Daß der Zustand des Zeitungswesens sich zum Schlechteren gewandt hat, ist eine vielgeäußene Meinung unter Branchenkennern. "Ein Doktor ist nötig", forden Professor Wang. Der wahrscheinlich angebrachteste "Doktor" wäre wohl ein privatwirschaftlich organisiertes Überwachungsgremium in Form einer journalistischen Vereinigung, die professionelles und ethisches publizistisches Handeln fördern könnte. Dazu kommentiert Chih Chung-hsien: "Im Gegensatz zu Mitgliedern anderer Berufsgruppen sind Reporter ganz auf sich selbst angewiesen. Sie können sich auf niemanden stützen."
Es gibt zwar journalistische Organisationen auf Taiwan, wie den Nationalen Presserat (National Press Council), doch diese werden von Reportern als nutzlos betrachtet. "Ja, wir haben einen Nationalen Presserat - aber was macht der denn?" will Chou Yu-kou von der United Daily News wissen. "Probleme wieder und wieder bereden, das können sie, bringen aber keine Regulierung der Zeitungsbranche zustande." Lin Chien-lien ist hinsichtlich der Auswirkungen einer solchen neuen Organisation pessimistisch. Er fragt: "Was, wenn noch eine gegründet wird? Die Frage ist: Wie steht es mit der Vertrauenswürdigkeit der Mitglieder? Brauchen wir nicht darüber hinaus wieder ein anderes Gremium, um deren Tätigkeit zu überwachen? Ich glaube, in einer chinesischen Gesellschaft, wo traditionell eine Hand die andere wäscht, ist die Existenz einer unparteilichen, regulierenden Presseorganisation schlicht unmöglich."
Lin setzt, und damit ist er nicht allein, seine Hoffnung statt dessen in die Leser, deren Meinung in der gewinnorientierten Presselandschaft von heute am meisten zählt. Die Erwartungen der Öffentlichkeit sind gegenwärtig höher gesteckt als vor fünf Jahren. Die Leserschaft ist in größerem Maße imstande, Qualität und Glaubwürdigkeit der Presse einzuschätzen und verleiht ihrer Kritik auch Ausdruck, wie aus den jetzt in jedem Blatt zu findenden Leserbriefen klar ersichtlich ist. Die Leserschaft übt in dieser Übergangszeit zu einer freien Presse überhaupt einen wertvollen Einfluß aus. "Vielleicht kann das mißbilligende Feedback der Leser sich so stark auswirken, daß Zeitungen zu Disziplin und Selbstkontrolle veranlaßt werden und indirekt dadurch auch die Berichterstattung Verbesserungen erfährt", hofft Lin.

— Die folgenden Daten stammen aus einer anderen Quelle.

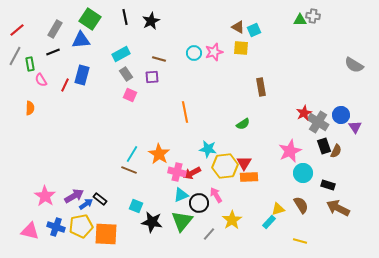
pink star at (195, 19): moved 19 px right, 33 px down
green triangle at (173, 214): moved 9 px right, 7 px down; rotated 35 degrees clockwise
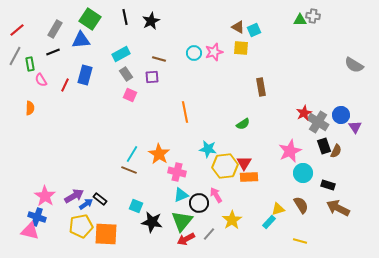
blue rectangle at (82, 75): moved 3 px right
red arrow at (192, 173): moved 6 px left, 66 px down
blue cross at (56, 227): moved 19 px left, 10 px up
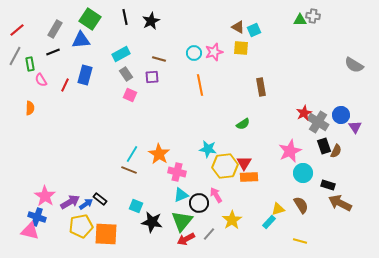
orange line at (185, 112): moved 15 px right, 27 px up
purple arrow at (74, 196): moved 4 px left, 6 px down
brown arrow at (338, 208): moved 2 px right, 5 px up
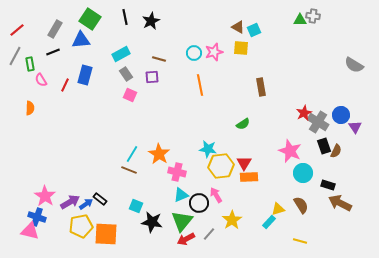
pink star at (290, 151): rotated 25 degrees counterclockwise
yellow hexagon at (225, 166): moved 4 px left
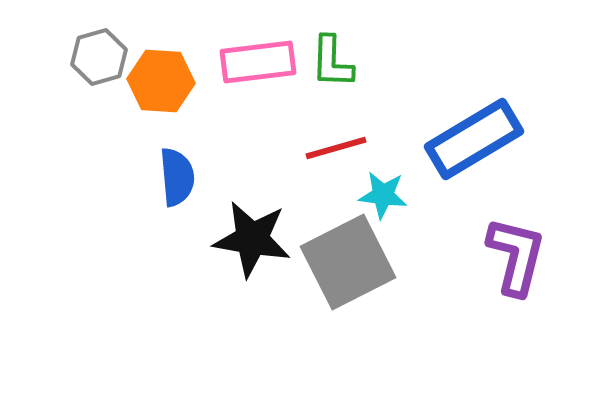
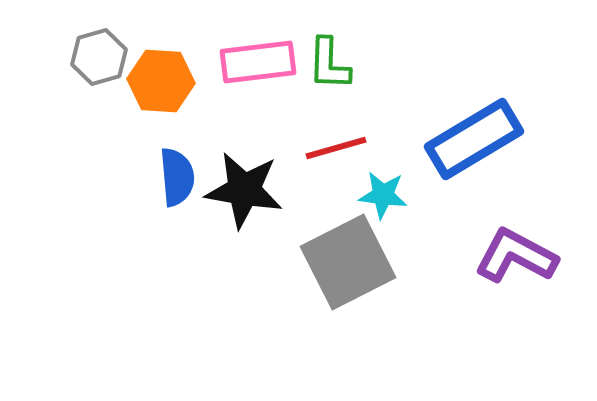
green L-shape: moved 3 px left, 2 px down
black star: moved 8 px left, 49 px up
purple L-shape: rotated 76 degrees counterclockwise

"Seit Aufhebung der Beschränkungen waren Regierung, Publikum und Zeitungen darum bemüht, sich in die neuen Umstände einzuleben", so Hu Yuan-hui von der Independence Morning Post. "Die Leserschaft muß sich erst an die liberale Atmosphäre gewöhnen, trägt aber gleichzeitig zur Überwachung des Zeitungsapparates und seiner Aktivitäten bei. In der Vergangenheit beklagten sich die Leser nicht unbedingt über schlechte Berichterstattung. Doch nun ertönt Kritik laut und kräftig.